Quote the entries below from the line with "Alternatively, install by" through the line with "# Plot genes", both ends included, and only those lines.

* **INPUT**:
□ □ □ □

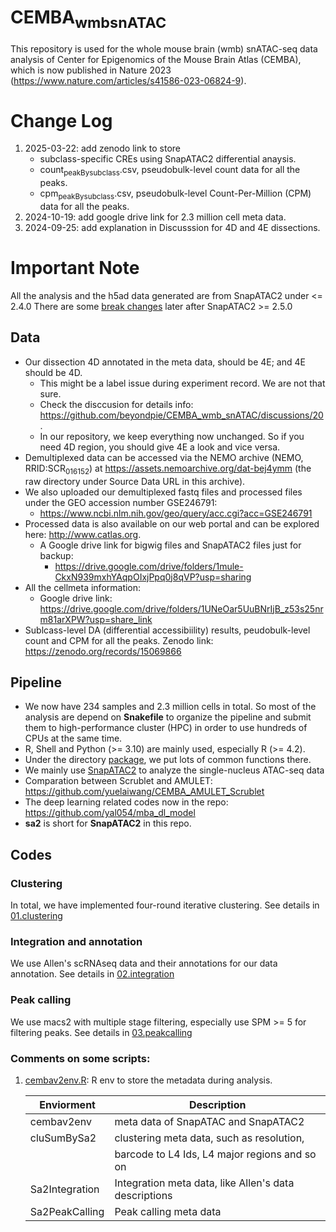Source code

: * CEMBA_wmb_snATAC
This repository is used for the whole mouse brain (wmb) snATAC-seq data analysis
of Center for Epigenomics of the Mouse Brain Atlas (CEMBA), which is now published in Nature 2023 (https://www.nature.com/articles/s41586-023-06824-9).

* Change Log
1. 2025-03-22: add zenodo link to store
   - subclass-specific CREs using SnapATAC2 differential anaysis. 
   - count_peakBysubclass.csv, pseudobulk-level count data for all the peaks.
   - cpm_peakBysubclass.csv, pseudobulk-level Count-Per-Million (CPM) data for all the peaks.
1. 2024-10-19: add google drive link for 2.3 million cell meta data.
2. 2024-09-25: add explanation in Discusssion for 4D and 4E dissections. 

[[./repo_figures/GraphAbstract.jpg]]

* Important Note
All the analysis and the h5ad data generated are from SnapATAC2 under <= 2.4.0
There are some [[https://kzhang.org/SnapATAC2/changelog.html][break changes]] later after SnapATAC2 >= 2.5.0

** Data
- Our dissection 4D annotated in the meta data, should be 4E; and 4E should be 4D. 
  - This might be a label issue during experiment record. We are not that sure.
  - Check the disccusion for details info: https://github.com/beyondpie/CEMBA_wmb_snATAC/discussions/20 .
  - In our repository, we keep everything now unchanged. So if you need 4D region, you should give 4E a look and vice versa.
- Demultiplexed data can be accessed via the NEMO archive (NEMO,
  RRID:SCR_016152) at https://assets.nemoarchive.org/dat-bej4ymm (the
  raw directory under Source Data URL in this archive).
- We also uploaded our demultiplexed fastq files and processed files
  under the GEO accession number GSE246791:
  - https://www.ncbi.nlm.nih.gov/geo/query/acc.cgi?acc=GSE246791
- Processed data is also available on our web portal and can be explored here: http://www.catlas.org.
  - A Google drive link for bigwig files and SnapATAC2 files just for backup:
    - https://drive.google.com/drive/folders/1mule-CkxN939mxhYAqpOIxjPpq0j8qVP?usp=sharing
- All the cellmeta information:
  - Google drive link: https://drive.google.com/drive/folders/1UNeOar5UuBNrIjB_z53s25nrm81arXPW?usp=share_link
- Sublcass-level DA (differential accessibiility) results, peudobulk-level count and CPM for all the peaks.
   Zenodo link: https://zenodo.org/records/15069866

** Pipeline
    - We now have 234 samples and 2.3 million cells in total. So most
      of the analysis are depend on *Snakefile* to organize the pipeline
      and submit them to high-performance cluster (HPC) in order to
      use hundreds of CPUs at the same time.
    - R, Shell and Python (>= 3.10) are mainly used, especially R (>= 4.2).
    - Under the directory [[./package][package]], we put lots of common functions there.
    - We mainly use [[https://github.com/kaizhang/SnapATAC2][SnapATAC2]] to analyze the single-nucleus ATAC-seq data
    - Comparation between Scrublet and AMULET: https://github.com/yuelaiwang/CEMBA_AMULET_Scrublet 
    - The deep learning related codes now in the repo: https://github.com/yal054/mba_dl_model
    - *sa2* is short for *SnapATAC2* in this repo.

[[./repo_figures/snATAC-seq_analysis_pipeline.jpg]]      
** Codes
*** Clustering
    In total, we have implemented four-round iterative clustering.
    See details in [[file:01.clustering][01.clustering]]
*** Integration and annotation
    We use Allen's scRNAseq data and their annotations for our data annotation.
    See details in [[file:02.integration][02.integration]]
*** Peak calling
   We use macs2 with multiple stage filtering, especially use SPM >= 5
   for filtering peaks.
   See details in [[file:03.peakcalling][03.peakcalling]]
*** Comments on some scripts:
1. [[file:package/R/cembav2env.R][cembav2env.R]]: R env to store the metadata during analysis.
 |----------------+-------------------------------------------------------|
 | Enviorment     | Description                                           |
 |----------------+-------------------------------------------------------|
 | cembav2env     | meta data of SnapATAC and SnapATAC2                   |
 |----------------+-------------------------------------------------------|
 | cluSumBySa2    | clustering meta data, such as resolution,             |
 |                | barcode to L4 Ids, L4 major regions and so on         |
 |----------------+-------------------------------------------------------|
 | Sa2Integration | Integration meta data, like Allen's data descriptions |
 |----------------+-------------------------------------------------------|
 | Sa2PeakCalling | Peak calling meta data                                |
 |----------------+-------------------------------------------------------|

□ □ □ □

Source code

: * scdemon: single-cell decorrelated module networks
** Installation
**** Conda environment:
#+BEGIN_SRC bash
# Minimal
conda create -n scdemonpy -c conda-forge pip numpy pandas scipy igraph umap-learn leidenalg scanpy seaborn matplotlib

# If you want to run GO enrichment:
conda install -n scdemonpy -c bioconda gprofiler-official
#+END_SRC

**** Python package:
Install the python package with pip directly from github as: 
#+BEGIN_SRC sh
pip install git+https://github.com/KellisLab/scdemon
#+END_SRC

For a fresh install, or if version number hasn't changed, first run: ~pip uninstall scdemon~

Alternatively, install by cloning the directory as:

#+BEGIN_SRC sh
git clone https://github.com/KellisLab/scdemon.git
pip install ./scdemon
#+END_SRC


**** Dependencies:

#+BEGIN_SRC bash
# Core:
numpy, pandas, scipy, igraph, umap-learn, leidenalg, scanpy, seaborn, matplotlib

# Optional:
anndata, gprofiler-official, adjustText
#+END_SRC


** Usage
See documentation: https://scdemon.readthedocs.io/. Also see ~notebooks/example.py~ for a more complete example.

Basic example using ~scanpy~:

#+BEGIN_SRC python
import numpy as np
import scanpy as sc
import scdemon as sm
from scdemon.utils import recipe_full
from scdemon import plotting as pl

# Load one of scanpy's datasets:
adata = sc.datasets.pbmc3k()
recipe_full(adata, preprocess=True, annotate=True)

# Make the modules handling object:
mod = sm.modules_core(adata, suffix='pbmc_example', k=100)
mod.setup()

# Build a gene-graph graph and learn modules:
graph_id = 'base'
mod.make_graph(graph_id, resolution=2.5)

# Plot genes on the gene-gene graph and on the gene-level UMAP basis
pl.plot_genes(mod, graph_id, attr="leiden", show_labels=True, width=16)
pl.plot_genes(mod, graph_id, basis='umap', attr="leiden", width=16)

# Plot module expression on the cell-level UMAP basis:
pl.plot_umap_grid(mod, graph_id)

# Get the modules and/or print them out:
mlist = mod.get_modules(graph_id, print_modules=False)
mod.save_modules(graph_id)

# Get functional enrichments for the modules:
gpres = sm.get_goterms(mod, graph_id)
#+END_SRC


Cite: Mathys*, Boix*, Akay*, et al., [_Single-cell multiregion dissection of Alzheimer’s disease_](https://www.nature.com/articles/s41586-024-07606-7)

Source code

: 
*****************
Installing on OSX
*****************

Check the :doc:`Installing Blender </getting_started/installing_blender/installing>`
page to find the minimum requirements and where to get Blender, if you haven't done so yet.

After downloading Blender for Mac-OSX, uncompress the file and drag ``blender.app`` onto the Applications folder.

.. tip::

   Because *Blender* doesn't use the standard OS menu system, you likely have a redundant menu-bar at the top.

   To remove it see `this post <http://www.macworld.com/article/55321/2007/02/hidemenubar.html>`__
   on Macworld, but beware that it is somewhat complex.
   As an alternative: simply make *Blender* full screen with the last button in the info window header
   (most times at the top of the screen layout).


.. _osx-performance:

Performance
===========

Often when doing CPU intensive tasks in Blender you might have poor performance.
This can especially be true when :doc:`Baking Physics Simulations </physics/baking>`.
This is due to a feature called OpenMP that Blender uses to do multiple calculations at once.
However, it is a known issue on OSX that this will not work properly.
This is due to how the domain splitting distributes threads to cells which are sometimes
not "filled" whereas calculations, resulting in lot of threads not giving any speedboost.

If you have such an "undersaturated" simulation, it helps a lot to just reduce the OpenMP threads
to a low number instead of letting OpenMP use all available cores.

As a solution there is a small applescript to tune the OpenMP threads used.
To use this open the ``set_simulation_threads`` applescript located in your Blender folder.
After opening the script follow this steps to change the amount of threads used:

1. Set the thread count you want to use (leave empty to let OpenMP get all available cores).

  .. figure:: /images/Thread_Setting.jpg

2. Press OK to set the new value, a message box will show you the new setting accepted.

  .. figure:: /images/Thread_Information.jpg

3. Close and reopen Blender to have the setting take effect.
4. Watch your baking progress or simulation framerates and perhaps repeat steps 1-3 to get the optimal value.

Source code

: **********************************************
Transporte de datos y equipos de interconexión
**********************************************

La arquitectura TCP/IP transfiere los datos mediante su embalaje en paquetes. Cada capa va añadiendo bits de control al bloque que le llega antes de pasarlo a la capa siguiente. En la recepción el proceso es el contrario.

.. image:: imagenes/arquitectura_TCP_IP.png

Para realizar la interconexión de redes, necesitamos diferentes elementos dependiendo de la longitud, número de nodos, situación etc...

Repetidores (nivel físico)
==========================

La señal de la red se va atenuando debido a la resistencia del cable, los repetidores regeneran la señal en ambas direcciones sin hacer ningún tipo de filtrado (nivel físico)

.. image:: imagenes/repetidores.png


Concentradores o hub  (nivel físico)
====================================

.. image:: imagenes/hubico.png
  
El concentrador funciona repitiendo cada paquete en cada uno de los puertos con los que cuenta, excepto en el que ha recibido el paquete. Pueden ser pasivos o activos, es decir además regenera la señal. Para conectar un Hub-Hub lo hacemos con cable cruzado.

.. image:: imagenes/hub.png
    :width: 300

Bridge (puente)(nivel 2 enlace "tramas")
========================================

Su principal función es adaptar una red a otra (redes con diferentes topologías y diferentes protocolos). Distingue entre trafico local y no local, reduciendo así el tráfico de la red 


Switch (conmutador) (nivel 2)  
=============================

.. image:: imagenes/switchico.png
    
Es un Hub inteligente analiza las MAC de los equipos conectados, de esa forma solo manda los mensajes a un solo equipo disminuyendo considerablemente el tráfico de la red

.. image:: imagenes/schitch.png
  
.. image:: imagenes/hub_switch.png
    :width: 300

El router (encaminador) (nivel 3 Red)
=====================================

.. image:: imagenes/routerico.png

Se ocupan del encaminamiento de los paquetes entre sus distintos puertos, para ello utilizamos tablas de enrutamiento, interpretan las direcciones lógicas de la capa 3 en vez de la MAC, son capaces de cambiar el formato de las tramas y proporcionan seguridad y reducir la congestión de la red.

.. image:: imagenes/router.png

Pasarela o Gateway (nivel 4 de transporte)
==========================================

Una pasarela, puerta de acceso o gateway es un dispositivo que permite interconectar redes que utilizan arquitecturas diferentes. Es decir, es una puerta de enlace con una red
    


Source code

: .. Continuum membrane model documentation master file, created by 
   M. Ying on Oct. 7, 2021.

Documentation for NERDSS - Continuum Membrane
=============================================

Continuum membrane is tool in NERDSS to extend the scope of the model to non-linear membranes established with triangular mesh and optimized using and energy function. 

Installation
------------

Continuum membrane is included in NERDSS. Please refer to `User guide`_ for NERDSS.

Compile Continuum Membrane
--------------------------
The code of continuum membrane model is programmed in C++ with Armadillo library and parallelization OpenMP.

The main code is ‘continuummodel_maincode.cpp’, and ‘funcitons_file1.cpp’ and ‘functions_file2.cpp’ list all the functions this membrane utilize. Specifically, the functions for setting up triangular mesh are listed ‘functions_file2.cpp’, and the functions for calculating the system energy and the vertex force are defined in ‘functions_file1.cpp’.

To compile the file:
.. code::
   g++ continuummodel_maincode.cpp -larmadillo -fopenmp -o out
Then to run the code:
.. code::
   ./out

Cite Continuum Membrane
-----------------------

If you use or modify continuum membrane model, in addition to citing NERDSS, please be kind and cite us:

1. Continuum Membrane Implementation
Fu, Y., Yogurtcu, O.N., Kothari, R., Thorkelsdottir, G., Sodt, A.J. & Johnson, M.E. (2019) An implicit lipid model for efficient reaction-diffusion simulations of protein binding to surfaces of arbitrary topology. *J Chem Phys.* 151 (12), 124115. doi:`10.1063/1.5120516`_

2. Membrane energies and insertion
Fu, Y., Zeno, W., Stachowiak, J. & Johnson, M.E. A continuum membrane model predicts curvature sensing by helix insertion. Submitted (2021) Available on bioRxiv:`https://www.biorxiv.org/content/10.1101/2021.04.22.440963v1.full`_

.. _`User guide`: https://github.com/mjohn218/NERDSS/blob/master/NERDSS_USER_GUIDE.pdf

□ □ □ □

* **RESPONSE**:
Alternatively, install by cloning the directory as:

#+BEGIN_SRC sh
git clone https://github.com/KellisLab/scdemon.git
pip install ./scdemon
#+END_SRC


**** Dependencies:

#+BEGIN_SRC bash
# Core:
numpy, pandas, scipy, igraph, umap-learn, leidenalg, scanpy, seaborn, matplotlib

# Optional:
anndata, gprofiler-official, adjustText
#+END_SRC


** Usage
See documentation: https://scdemon.readthedocs.io/. Also see ~notebooks/example.py~ for a more complete example.

Basic example using ~scanpy~:

#+BEGIN_SRC python
import numpy as np
import scanpy as sc
import scdemon as sm
from scdemon.utils import recipe_full
from scdemon import plotting as pl

# Load one of scanpy's datasets:
adata = sc.datasets.pbmc3k()
recipe_full(adata, preprocess=True, annotate=True)

# Make the modules handling object:
mod = sm.modules_core(adata, suffix='pbmc_example', k=100)
mod.setup()

# Build a gene-graph graph and learn modules:
graph_id = 'base'
mod.make_graph(graph_id, resolution=2.5)

# Plot genes on the gene-gene graph and on the gene-level UMAP basis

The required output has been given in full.